Without knowing the test method, you need phosphorus and Potasium. pH is high, so use FAS for iron. I would use ammonium sulfate for nitrogen.


----------



## Ohio Lawn (Mar 20, 2019)

g-man said:


> Without knowing the test method, you need phosphorus and Potasium. pH is high, so use FAS for iron. I would use ammonium sulfate for nitrogen.


Thank you @g-man . I had the test done at Michigan State University (I'm waiting to hear back on the method they use). I'm a complete novice; what would you use to increase the phosphorus and potassium?


----------



## Ohio Lawn (Mar 20, 2019)

g-man said:


> Without knowing the test method, you need phosphorus and Potasium. pH is high, so use FAS for iron.
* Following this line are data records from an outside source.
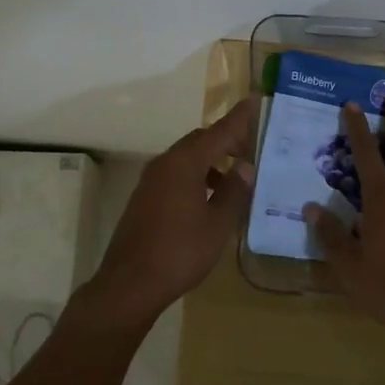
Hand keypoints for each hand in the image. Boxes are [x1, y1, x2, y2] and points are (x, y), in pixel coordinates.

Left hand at [88, 97, 257, 326]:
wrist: (130, 283)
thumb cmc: (180, 252)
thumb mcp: (217, 224)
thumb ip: (234, 191)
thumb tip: (245, 168)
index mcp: (185, 163)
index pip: (218, 131)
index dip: (238, 118)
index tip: (254, 100)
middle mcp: (165, 163)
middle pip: (200, 141)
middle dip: (225, 142)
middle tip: (250, 152)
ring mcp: (151, 180)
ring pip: (186, 158)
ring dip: (210, 162)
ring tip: (233, 180)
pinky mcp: (144, 197)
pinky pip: (175, 174)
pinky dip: (195, 176)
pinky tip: (208, 200)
I would use ammonium sulfate for nitrogen.


@g-man , they used these methods:
Bray P1 - Phosphorus
Ammonium Acetate - K, Ca, Mg
Combustion - Organic Matter

With my low organic matter, would I be better topdressing my ground with compost rather than topsoil prior to planting my new lawn from scratch? (new construction home)
Thanks


----------



## g-man (Jun 15, 2017)

Compost is always good in my opinion, but you are 2.9% OM. That's good in the OM side.


----------



## Ohio Lawn (Mar 20, 2019)

@g-man Should I try and get my PH down a bit, or is it nothing to worry about for planting TTTF?


----------



## g-man (Jun 15, 2017)

In our areas, there is not much we could do to lower the pH. You can excavate 6-8in of soil and replace it. We sit in limestone and even if you throw elemental sulfur, it is going to raise the pH back. There is a study someone did about this and they threw 100s of lb of sulfur (amount that will kill our lawns).

Greendoc, recommends constantly applying citric acid to provide a short term acidic reaction.


----------



## MDJoe (Sep 16, 2019)

Wow! I'm surprised your pH is that high. Mine was in the upper 5s in Akron.


----------